Son fusil partit tout seul et la balle enleva, avec le chapeau de sandri, une meche

Le charbonnier roula a terre, grotesquement etale de tout son long, et si malheureusement, que le second gendarme se prit les jambes dans les siennes et tomba a son tour sur le derriere, tandis que Sandri etanchait la goutte de sang qui, coulant de son crane sur ses joues, rendait ses pommettes drive-master.com plus roses. Et la-bas, sous bois, tout en prenant « la lievre » aux dents du bon chien fidele, Maurin et Pastoure, temoins de l’aventure, en riaient a plein coeur. –ca me rappelle, disait Maurin a Pastoure, dont la gaiete silencieuse illuminait la large face, un bon tour que je jouai a un gendarme quand j’avais vingt ans.

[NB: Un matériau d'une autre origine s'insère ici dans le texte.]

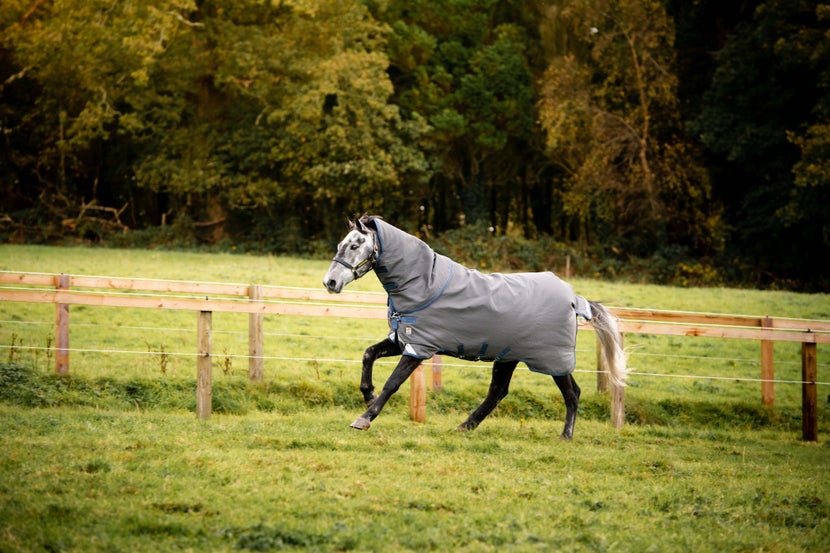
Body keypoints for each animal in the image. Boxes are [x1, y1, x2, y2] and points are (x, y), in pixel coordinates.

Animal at [322, 213, 628, 438]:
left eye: (354, 245)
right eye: (340, 244)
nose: (330, 282)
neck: (424, 284)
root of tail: (575, 299)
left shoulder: (418, 348)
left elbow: (392, 383)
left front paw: (364, 417)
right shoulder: (403, 340)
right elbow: (368, 354)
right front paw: (367, 395)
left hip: (551, 358)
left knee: (572, 393)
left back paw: (566, 435)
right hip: (509, 356)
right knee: (497, 392)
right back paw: (464, 426)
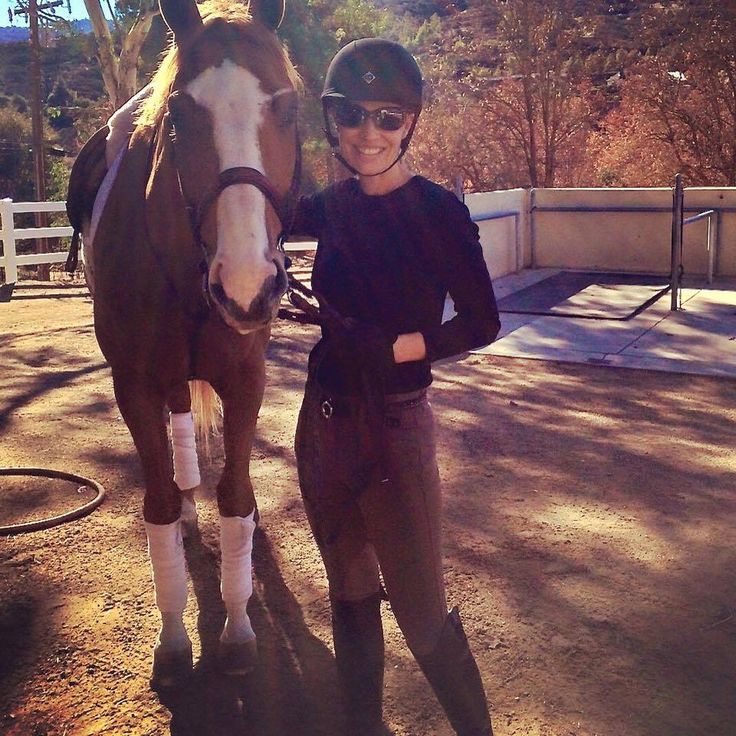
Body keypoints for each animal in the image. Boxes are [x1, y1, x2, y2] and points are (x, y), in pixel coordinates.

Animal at [85, 0, 302, 688]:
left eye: (286, 106)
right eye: (178, 116)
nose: (247, 285)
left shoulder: (246, 378)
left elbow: (235, 494)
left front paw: (236, 630)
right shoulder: (132, 384)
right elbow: (155, 505)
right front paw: (176, 639)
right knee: (178, 426)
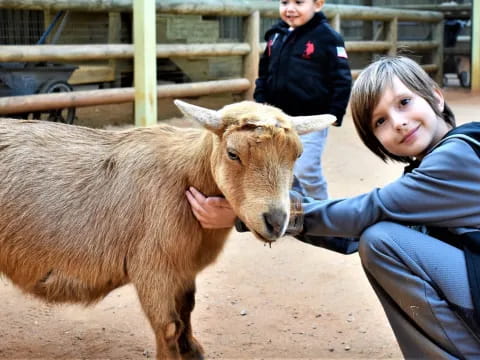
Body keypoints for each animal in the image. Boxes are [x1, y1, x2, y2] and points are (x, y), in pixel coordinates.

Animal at [0, 100, 334, 358]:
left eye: (297, 155)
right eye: (232, 153)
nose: (276, 221)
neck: (185, 178)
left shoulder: (183, 268)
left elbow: (187, 308)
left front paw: (193, 350)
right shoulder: (153, 268)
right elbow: (169, 326)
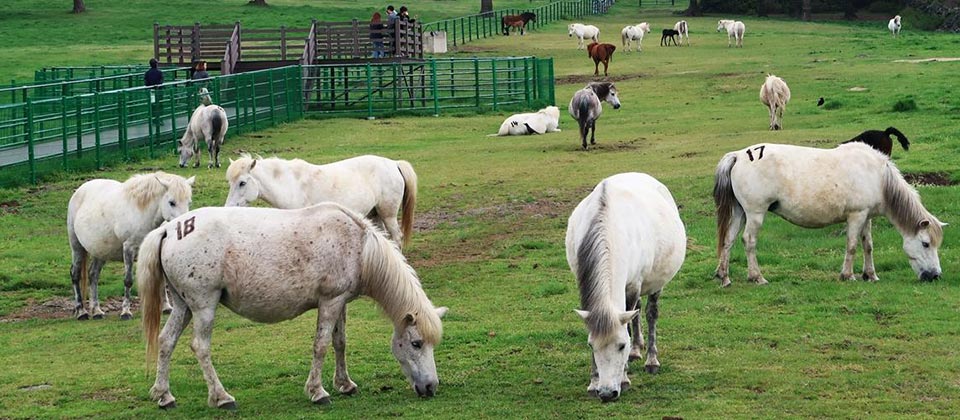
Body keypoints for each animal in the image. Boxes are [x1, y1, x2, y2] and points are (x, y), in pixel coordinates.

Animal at [68, 172, 195, 320]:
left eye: (188, 202)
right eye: (172, 202)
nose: (184, 224)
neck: (143, 214)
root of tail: (80, 190)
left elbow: (162, 282)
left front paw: (166, 307)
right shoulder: (129, 248)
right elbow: (128, 280)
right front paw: (126, 312)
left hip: (100, 251)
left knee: (93, 275)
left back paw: (97, 311)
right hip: (76, 246)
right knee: (75, 274)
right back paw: (81, 311)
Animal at [138, 202, 446, 408]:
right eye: (416, 343)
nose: (431, 386)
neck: (358, 246)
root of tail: (170, 229)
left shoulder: (340, 302)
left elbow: (340, 342)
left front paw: (345, 384)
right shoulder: (330, 302)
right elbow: (321, 345)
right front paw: (318, 392)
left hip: (183, 306)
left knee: (166, 341)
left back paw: (164, 395)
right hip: (204, 306)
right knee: (200, 347)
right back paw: (221, 397)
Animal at [229, 153, 420, 246]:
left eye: (242, 183)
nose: (228, 206)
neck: (292, 184)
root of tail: (394, 164)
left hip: (388, 215)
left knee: (397, 236)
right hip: (375, 215)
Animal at [568, 172, 688, 402]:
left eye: (621, 345)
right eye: (590, 345)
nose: (607, 393)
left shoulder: (633, 285)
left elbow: (629, 325)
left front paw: (624, 378)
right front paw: (593, 382)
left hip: (654, 283)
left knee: (650, 313)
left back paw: (650, 359)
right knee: (637, 311)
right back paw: (637, 350)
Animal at [712, 143, 944, 288]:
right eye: (925, 244)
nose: (935, 276)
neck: (877, 176)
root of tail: (739, 155)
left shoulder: (866, 217)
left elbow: (867, 246)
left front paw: (870, 275)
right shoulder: (856, 216)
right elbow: (852, 246)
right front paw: (848, 275)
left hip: (739, 213)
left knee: (728, 241)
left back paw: (724, 277)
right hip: (755, 213)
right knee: (748, 241)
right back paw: (757, 277)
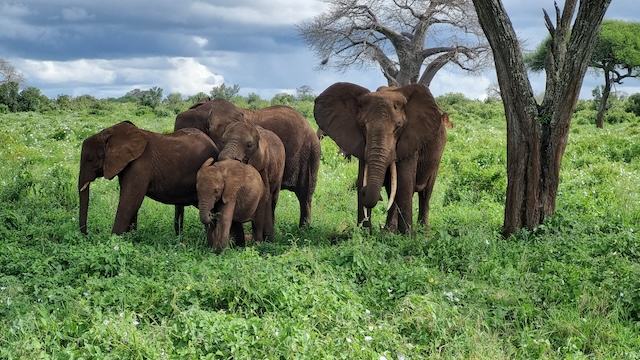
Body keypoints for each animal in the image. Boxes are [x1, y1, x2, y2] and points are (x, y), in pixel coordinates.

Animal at [78, 120, 220, 233]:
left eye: (90, 159)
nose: (87, 234)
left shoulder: (140, 166)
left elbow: (129, 200)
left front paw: (114, 240)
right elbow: (131, 201)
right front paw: (130, 236)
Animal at [314, 82, 452, 233]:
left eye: (398, 127)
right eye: (363, 126)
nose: (377, 197)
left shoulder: (410, 139)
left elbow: (404, 184)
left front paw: (407, 236)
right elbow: (363, 178)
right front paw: (364, 235)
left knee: (425, 193)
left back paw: (423, 231)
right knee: (392, 191)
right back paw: (389, 231)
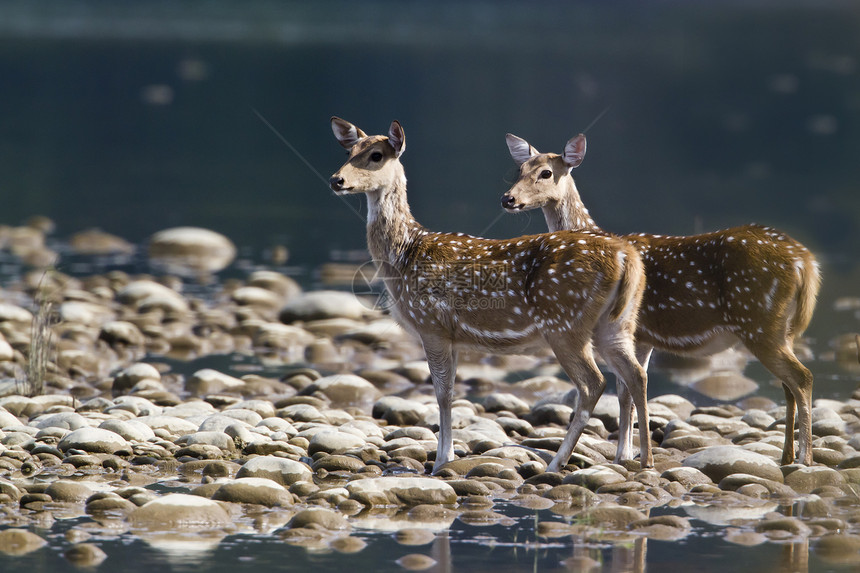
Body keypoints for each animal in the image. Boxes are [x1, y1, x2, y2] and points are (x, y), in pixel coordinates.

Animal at [330, 118, 652, 472]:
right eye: (348, 152)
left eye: (376, 155)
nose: (336, 179)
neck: (406, 256)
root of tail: (626, 257)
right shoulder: (451, 336)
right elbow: (451, 391)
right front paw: (446, 456)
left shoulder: (431, 324)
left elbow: (442, 393)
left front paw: (441, 461)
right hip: (617, 323)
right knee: (636, 375)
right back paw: (643, 458)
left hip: (564, 323)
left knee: (594, 383)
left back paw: (557, 463)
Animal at [504, 132, 820, 462]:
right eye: (520, 169)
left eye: (546, 173)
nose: (508, 198)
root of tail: (806, 262)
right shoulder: (642, 337)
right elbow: (627, 392)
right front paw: (626, 454)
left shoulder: (635, 333)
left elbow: (627, 390)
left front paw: (626, 455)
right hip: (783, 329)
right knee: (788, 384)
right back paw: (787, 456)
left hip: (759, 320)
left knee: (802, 378)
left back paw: (804, 458)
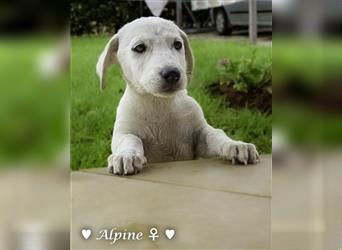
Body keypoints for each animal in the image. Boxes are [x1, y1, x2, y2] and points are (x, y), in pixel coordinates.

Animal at [96, 16, 260, 175]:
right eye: (139, 47)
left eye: (177, 44)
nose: (172, 74)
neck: (159, 104)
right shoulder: (123, 132)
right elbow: (130, 139)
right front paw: (126, 155)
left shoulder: (199, 135)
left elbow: (215, 134)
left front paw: (235, 145)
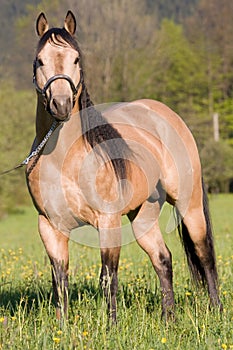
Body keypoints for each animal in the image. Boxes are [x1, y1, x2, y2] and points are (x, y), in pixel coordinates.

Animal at [26, 10, 222, 322]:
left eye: (76, 59)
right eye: (40, 60)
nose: (61, 104)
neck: (64, 161)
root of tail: (165, 112)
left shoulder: (108, 221)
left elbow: (108, 277)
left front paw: (111, 325)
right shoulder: (50, 226)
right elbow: (60, 280)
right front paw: (62, 326)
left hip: (188, 205)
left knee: (204, 255)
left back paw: (216, 310)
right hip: (143, 214)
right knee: (162, 258)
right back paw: (168, 318)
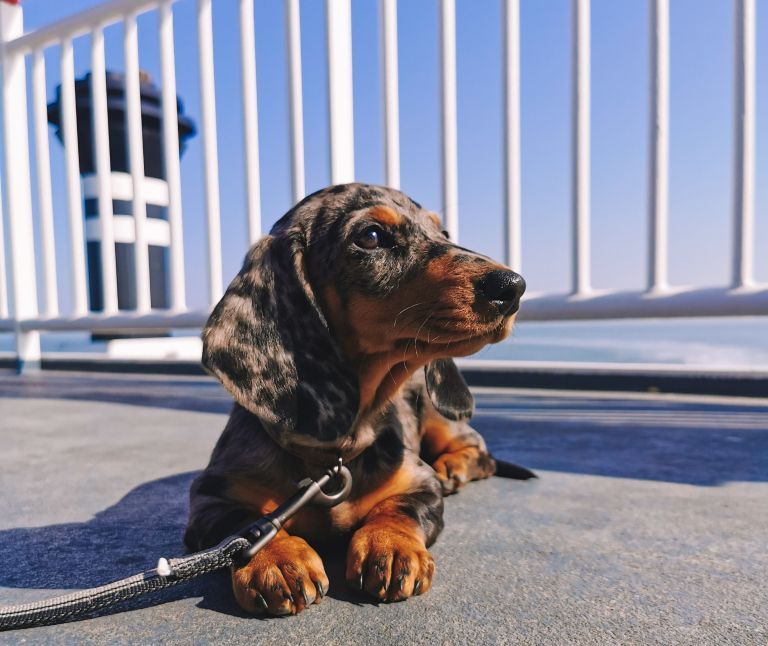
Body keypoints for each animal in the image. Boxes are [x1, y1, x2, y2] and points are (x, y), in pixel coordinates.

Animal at [184, 184, 528, 616]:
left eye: (444, 232)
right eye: (371, 236)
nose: (512, 287)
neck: (333, 457)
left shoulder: (420, 483)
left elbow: (399, 508)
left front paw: (391, 546)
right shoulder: (210, 498)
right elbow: (246, 527)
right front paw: (277, 558)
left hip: (440, 417)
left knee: (479, 452)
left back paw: (454, 467)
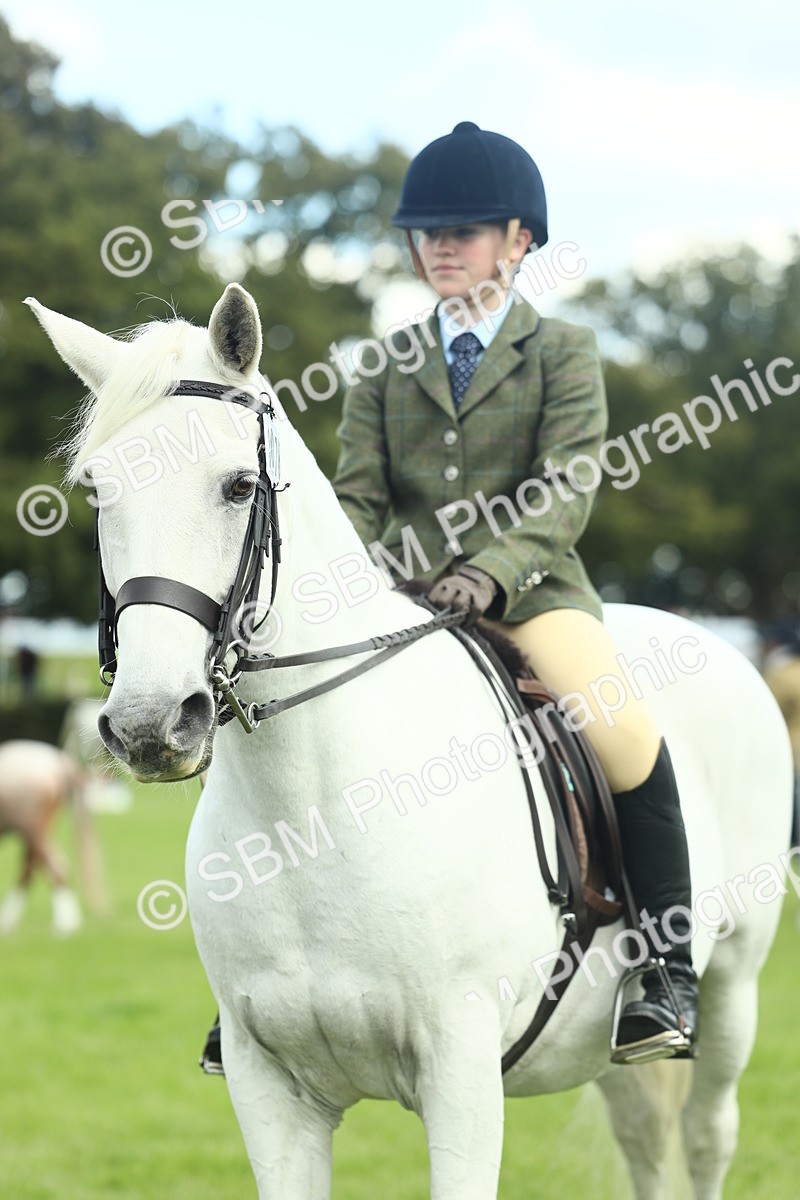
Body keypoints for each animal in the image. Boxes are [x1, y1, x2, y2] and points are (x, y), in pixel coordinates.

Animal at [0, 738, 107, 933]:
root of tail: (59, 763)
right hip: (36, 831)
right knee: (31, 868)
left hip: (32, 827)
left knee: (54, 867)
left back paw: (65, 926)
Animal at [27, 284, 794, 1199]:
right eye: (98, 493)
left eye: (240, 486)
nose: (148, 725)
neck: (310, 810)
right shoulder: (267, 1087)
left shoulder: (460, 1075)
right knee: (646, 1138)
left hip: (733, 993)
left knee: (707, 1136)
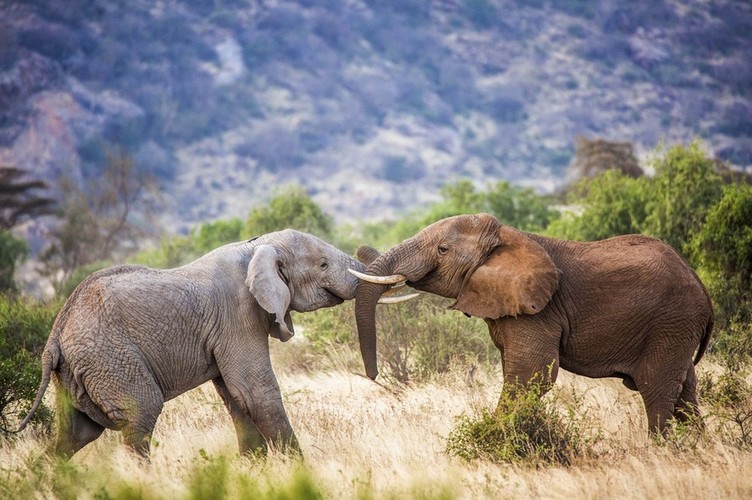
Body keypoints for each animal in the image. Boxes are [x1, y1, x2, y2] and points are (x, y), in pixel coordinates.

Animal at [17, 229, 370, 458]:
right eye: (323, 264)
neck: (259, 245)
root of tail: (55, 335)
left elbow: (237, 396)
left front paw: (252, 469)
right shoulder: (238, 313)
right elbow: (255, 391)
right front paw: (298, 472)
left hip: (76, 372)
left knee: (75, 435)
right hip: (110, 360)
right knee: (140, 417)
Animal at [350, 213, 712, 436]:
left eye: (442, 249)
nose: (373, 376)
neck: (507, 237)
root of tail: (699, 283)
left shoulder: (540, 311)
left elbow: (530, 374)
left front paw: (491, 439)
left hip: (671, 321)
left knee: (657, 389)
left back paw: (661, 451)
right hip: (677, 328)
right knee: (685, 393)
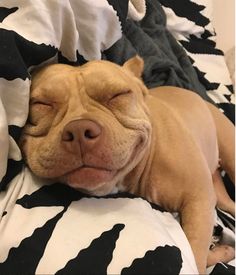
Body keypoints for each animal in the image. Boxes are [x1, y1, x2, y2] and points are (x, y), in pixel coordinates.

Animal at [20, 56, 234, 274]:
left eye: (118, 94)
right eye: (40, 104)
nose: (79, 130)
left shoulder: (199, 200)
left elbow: (195, 253)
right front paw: (222, 251)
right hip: (219, 192)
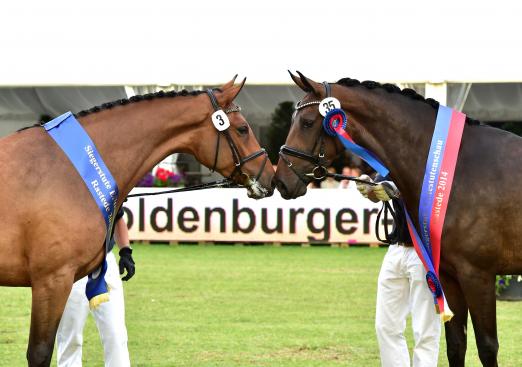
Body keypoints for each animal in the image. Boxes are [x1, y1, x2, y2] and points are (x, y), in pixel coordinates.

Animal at [274, 72, 516, 367]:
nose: (281, 181)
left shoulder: (478, 276)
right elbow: (456, 345)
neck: (460, 170)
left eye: (307, 122)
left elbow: (487, 347)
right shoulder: (449, 276)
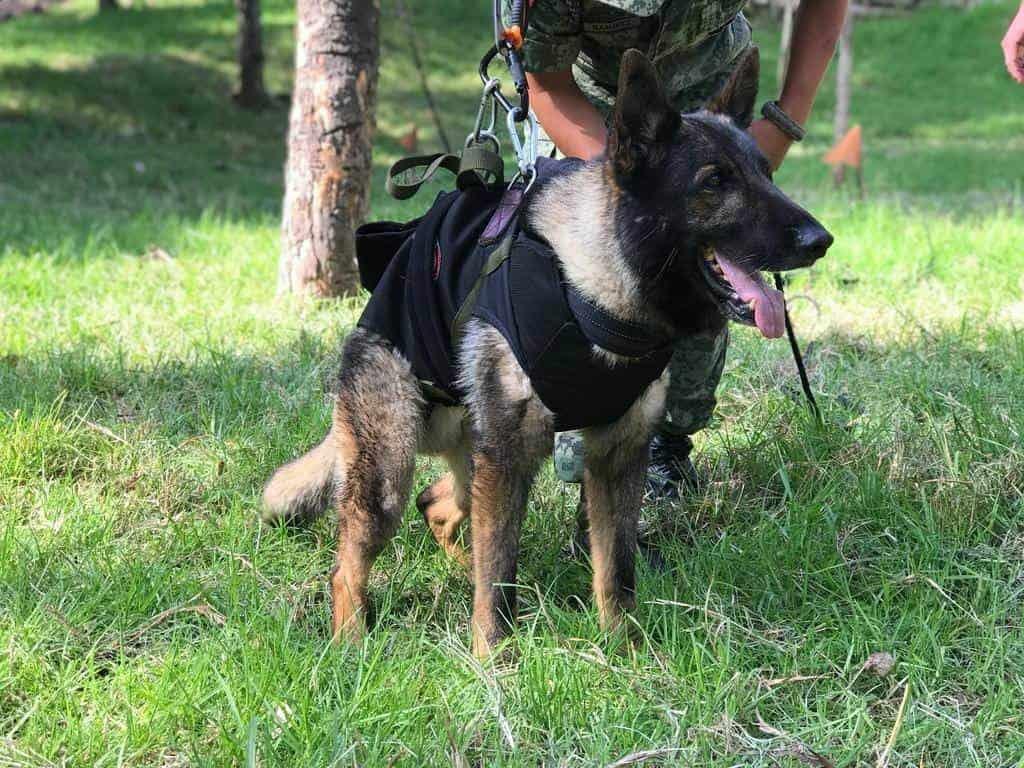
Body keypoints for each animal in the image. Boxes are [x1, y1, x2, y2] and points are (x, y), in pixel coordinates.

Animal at [262, 51, 831, 659]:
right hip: (394, 470)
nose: (821, 241)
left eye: (765, 174)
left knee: (437, 504)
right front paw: (493, 660)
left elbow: (615, 571)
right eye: (715, 181)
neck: (595, 292)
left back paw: (457, 571)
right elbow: (500, 578)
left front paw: (623, 650)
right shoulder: (513, 460)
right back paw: (352, 640)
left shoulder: (616, 458)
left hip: (474, 463)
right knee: (352, 564)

Figure-toi. . . . Les eclats de rire des deux chasseurs se perdaient dans l’echo de la vallee rocheuse, pendant que la soeur de Grondard versait un peu d’eau-de-vie sur la blessure du gendarme, en lui faisant les yeux doux. –Je crois, grommelait Alessandri, que ce damne Maurin est un peu sorcier! Quelques jours plus tard, il recevait l’ordre d’arreter Maurin partout ou il le rencontrerait. CHAPITRE XXIV Mes bons amis, quand on la tient, il faut plumer la poulette.

Peu de jours apres, Maurin faisait avertir Pastoure qu’il eut a se trouver, le lendemain, a la cantine du Don. La, il comptait dejeuner joyeusement, si les gendarmes ne troublaient pas la fete, et il pensait bien trouver une occasion de faire sa cour a Tonia. La maison forestiere du Don, situee sur la pente de la colline, n’est pas eloignee en effet de la cantine qui s’ouvre sur la route. Elle lui plaisait de plus en plus, cette Antonia la Corsoise. Qu’elle fut fiancee a Alessandri, cela rendait pour Maurin sa galante poursuite toujours plus piquante a mesure que l’inimitie du gendarme se faisait plus persecutrice. Et s’il allait plaire a Antonia et qu’elle se mit en tete de planter la son gendarme pour les beaux yeux du braconnier, quelle amusante victoire! D’y penser, Maurin riait de contentement. Il etait arrive assez pres de la maison forestiere, a un quart de lieue a peine, et il suivait la route, quand un bruit insolite attira son attention. Immobile comme un chien a l’arret, un pied en l’air, il ecouta. Son chien l’imita consciencieusement. Son oreille de chasseur avait percu, a travers le bruissement immense de la foret, parmi quelques cris de geais et de pies, un son singulier, pareil a une plainte humaine.

Le fusil au poing, Maurin attendait il ne savait quoi. Tout a coup un appel desespere, un cri de femme eclata, aigu, sous bois, a quelque distance.

. . Alors, d’une voix de commandement qui retentit dans l’echo de la montagne rocheuse, Maurin cria son nom en provencal: –_Moourin deis Maouros!_ Le nom celebre de Maurin ainsi lance a pleine voix en notes prolongees et immediatement suivi d’un cri de chat-huant qui eut ete inimitable pour tout autre, annoncait, quand il le jugeait bon, sa presence aux habitants de la contree.

Les petits enfants meme des villages du Var connaissaient cette habitude de Maurin et essayaient de reproduire sa clameur dans leurs jeux.